| Task |
Could you give the records again from their start through the line containing "Komponister", switching "SIN EXISTENCIAS" to "AGOTADO" and leaving everything else unchanged?
++++
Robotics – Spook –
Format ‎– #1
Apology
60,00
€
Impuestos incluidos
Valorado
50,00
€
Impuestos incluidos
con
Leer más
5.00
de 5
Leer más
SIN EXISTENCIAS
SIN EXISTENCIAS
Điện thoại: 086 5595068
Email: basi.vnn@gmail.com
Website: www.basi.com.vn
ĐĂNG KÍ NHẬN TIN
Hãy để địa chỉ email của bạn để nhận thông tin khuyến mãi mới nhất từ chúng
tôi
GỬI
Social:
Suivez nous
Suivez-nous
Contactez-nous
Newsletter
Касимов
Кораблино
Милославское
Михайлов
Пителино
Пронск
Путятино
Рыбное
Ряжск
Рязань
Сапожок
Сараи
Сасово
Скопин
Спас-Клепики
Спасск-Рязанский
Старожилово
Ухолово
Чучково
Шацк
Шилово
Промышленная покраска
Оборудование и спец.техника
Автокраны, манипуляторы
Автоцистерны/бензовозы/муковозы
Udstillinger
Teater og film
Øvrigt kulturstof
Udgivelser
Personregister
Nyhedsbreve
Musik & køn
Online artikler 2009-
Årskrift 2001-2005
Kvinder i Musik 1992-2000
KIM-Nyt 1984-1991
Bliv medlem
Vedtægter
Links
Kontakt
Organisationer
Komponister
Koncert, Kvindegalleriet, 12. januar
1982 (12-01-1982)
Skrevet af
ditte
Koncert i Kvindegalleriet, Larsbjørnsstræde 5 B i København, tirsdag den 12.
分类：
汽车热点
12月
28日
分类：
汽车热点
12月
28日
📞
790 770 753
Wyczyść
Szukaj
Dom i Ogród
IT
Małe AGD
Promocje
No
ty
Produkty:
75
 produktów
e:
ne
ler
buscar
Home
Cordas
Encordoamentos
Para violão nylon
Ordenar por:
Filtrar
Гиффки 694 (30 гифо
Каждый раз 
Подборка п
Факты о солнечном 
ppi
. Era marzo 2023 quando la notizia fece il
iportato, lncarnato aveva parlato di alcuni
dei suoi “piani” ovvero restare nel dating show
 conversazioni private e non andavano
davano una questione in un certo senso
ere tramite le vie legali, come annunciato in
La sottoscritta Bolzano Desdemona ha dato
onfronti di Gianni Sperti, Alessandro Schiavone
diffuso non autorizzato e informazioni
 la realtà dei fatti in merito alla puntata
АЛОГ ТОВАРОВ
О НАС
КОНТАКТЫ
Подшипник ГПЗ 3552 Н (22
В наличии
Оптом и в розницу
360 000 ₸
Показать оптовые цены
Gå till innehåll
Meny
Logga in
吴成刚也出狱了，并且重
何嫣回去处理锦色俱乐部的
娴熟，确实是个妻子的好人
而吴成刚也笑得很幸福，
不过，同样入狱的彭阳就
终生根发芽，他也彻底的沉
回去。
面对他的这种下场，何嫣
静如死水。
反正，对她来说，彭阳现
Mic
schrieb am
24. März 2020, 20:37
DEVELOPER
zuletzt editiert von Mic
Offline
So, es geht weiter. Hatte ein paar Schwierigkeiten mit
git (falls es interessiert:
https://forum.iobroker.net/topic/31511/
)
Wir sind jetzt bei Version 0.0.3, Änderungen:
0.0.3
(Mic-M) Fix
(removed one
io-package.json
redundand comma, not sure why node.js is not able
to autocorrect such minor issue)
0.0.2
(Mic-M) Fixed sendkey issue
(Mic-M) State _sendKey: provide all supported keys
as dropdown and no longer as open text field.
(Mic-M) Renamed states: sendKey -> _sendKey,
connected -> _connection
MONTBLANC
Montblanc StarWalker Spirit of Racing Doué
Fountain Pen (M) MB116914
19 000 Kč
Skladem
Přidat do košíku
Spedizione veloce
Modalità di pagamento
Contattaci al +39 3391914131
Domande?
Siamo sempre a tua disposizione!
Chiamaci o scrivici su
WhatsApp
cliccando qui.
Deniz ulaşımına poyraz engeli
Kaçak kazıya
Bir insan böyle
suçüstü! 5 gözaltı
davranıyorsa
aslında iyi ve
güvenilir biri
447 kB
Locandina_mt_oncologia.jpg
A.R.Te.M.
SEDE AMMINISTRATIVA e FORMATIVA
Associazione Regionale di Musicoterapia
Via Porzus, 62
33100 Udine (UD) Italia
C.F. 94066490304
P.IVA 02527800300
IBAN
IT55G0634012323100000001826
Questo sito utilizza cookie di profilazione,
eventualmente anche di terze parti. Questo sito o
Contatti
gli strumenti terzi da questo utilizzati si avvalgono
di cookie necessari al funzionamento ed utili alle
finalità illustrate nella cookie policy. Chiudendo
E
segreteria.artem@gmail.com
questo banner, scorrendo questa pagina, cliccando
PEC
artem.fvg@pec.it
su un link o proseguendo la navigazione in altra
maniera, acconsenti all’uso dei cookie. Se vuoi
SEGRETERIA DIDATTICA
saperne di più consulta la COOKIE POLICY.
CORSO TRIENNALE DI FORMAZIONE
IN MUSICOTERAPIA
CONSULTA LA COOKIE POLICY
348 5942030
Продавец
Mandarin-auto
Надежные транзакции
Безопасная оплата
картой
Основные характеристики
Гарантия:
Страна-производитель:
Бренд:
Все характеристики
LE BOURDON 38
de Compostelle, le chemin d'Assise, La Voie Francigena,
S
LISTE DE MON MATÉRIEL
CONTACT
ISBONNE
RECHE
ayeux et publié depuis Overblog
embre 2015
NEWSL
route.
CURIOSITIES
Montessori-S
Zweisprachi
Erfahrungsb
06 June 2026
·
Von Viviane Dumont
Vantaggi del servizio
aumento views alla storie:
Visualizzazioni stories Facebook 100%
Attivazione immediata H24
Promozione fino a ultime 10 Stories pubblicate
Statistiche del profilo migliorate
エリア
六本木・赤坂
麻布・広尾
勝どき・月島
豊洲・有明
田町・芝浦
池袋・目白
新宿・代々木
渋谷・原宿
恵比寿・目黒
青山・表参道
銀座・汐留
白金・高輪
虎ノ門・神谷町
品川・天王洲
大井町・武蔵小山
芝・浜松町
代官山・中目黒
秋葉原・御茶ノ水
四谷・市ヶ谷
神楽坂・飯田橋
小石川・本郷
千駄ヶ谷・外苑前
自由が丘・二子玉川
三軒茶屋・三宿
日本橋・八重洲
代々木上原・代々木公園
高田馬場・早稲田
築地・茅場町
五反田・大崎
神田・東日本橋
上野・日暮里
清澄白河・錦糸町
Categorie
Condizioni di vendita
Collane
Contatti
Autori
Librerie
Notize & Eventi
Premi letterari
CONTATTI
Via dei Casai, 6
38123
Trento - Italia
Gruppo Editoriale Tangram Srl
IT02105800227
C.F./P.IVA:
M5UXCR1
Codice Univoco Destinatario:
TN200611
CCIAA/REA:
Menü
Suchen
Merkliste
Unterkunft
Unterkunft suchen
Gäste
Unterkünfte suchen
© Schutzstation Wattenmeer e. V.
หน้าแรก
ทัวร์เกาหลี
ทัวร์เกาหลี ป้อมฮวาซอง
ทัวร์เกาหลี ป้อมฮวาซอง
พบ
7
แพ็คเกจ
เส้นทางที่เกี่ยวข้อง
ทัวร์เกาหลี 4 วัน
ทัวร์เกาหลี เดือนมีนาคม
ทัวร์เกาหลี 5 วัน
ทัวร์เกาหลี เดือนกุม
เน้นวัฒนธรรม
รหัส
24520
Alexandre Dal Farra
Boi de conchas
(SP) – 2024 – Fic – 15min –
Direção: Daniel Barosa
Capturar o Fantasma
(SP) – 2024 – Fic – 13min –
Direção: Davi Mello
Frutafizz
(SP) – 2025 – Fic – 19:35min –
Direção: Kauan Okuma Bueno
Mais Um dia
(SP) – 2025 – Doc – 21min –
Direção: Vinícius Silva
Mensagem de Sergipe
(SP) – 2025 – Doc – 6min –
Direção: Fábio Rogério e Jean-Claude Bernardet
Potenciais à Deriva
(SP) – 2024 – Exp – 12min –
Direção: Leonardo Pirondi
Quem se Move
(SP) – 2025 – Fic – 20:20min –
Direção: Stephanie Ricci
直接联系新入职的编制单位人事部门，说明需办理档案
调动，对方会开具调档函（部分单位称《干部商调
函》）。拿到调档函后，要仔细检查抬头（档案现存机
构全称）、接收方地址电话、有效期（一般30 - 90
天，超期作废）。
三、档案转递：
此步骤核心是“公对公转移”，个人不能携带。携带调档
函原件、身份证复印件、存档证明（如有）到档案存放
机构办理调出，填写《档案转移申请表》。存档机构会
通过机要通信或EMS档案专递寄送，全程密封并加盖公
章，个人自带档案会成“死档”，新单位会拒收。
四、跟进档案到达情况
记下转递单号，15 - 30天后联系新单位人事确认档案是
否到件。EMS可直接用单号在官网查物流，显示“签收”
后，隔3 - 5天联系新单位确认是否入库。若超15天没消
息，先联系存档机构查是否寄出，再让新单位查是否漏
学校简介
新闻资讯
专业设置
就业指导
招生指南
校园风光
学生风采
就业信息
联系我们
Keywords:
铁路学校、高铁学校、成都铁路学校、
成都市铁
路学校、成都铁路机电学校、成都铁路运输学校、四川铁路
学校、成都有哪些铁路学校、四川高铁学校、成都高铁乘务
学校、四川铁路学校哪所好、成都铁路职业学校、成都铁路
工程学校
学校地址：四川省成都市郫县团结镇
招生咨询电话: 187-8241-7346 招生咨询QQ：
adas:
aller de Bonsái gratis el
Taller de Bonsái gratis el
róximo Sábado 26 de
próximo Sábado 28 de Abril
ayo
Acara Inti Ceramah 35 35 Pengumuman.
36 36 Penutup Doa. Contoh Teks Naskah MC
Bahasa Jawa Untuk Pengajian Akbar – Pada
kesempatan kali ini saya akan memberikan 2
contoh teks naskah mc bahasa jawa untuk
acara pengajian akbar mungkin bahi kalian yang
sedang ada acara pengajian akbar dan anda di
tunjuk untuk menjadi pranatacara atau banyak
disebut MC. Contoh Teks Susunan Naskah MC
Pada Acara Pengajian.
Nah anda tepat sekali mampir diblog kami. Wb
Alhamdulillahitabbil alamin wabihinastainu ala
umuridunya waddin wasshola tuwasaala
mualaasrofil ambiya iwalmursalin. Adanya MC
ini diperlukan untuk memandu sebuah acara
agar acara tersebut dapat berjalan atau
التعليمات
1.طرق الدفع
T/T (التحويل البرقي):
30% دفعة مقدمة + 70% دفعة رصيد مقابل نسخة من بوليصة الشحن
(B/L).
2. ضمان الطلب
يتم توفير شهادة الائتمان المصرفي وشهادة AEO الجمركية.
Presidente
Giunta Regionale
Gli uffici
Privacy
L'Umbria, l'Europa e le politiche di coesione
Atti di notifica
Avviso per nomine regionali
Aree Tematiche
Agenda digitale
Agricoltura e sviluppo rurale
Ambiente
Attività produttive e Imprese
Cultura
++++
| Your response |
Robotics – Spook –
Format ‎– #1
Apology
60,00
€
Impuestos incluidos
Valorado
50,00
€
Impuestos incluidos
con
Leer más
5.00
de 5
Leer más
AGOTADO
AGOTADO
Điện thoại: 086 5595068
Email: basi.vnn@gmail.com
Website: www.basi.com.vn
ĐĂNG KÍ NHẬN TIN
Hãy để địa chỉ email của bạn để nhận thông tin khuyến mãi mới nhất từ chúng
tôi
GỬI
Social:
Suivez nous
Suivez-nous
Contactez-nous
Newsletter
Касимов
Кораблино
Милославское
Михайлов
Пителино
Пронск
Путятино
Рыбное
Ряжск
Рязань
Сапожок
Сараи
Сасово
Скопин
Спас-Клепики
Спасск-Рязанский
Старожилово
Ухолово
Чучково
Шацк
Шилово
Промышленная покраска
Оборудование и спец.техника
Автокраны, манипуляторы
Автоцистерны/бензовозы/муковозы
Udstillinger
Teater og film
Øvrigt kulturstof
Udgivelser
Personregister
Nyhedsbreve
Musik & køn
Online artikler 2009-
Årskrift 2001-2005
Kvinder i Musik 1992-2000
KIM-Nyt 1984-1991
Bliv medlem
Vedtægter
Links
Kontakt
Organisationer
Komponister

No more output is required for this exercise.